2 Responses to “WordPress + Del.icio.us integration via Magpie”

  1. kellan Says:

    Hey Bowen,

    Glad to see Magpie is working for you.

    The arguement about data duplication makes sense, but actually making entries out of one’s del.icio.us links means that when you start pulling data in from other sources (Flickr, Audioscrobbler, etc) your WP install is now your personalized data respository, and it will simpler to recombine the data in interesting ways. Thats the theory at least, as I haven’t even found the time to migrate to using WP full time, who knows.

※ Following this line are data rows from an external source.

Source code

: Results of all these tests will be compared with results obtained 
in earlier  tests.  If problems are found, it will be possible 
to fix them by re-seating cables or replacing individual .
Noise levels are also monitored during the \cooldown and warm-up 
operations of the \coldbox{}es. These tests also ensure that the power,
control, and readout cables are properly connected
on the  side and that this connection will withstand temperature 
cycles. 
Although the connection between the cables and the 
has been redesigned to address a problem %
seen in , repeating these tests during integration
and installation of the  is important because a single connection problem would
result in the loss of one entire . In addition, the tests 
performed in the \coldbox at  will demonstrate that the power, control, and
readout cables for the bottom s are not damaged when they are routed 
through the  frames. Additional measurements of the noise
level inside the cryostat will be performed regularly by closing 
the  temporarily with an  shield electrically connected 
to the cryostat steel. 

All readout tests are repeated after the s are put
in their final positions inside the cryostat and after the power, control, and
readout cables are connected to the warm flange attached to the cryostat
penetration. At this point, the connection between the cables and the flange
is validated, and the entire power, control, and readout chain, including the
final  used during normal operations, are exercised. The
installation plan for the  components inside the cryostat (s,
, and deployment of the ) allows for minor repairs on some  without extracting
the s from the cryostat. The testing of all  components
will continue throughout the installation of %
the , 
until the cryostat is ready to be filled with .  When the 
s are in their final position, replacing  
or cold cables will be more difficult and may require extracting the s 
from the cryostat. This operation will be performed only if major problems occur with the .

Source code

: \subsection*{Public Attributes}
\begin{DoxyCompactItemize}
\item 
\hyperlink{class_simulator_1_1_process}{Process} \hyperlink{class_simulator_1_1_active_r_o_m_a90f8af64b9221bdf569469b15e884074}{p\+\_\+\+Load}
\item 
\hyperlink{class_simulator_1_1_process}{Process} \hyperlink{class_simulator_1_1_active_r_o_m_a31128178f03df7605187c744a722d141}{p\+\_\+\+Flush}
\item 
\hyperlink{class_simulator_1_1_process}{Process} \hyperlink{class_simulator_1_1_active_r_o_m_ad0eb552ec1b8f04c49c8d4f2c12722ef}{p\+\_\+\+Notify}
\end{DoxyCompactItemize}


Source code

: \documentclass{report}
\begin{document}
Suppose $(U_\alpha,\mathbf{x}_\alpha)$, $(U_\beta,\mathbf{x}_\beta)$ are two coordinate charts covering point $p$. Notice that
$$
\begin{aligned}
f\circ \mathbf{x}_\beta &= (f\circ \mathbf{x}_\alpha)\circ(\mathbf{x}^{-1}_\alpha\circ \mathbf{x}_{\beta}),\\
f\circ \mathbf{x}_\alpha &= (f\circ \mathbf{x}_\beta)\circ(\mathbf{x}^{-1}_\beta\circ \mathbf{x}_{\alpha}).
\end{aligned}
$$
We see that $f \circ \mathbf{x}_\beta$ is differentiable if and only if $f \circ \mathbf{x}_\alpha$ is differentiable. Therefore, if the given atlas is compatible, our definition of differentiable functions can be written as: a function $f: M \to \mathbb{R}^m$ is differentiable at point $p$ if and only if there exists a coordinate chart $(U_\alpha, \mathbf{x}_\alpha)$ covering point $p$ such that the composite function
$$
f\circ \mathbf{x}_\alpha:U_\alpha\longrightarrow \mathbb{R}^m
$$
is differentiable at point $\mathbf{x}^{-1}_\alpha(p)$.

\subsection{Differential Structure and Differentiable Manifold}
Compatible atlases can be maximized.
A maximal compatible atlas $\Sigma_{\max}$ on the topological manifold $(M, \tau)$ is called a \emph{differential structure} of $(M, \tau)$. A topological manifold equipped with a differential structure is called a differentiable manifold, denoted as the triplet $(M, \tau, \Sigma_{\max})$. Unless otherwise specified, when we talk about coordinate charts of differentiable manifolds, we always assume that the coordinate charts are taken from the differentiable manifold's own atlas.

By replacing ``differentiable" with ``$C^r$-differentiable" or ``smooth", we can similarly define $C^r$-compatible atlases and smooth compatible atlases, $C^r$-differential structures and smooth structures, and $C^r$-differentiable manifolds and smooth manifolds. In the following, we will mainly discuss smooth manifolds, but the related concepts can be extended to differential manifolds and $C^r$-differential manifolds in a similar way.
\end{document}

    Btw when you say “tags nee categories” does that mean you’re using my WP tags hack? Or something else? If so, how is that working for you?

  2. Bowen Says:

    Hi Kellan,

    I see your point, in theory, but in my experience, duplication and
    syncronization of data is usually _far_ more work than integration with a good existing data store.
    That’s why delicious is so great — the data architecture is clean and simple,
    and there are great access methods. The reason that I _do_ store images
    as local “assets” in WP is simply because I don’t yet know know how much Flickr will charge me to store as many images as I have… If it’s cheap enough, I would probably use their service, and pull in the images from them via the same RSS integration method I used for delicious.

    Re your hack, it looks awesome! I tried to make it work the other day, and I got as far as the tag input UI on the post screen, but I started getting errors all over the place from other functions. I’ll try again on a dev blog soon; I’d be happy to contribute to the code if I come up with some additions.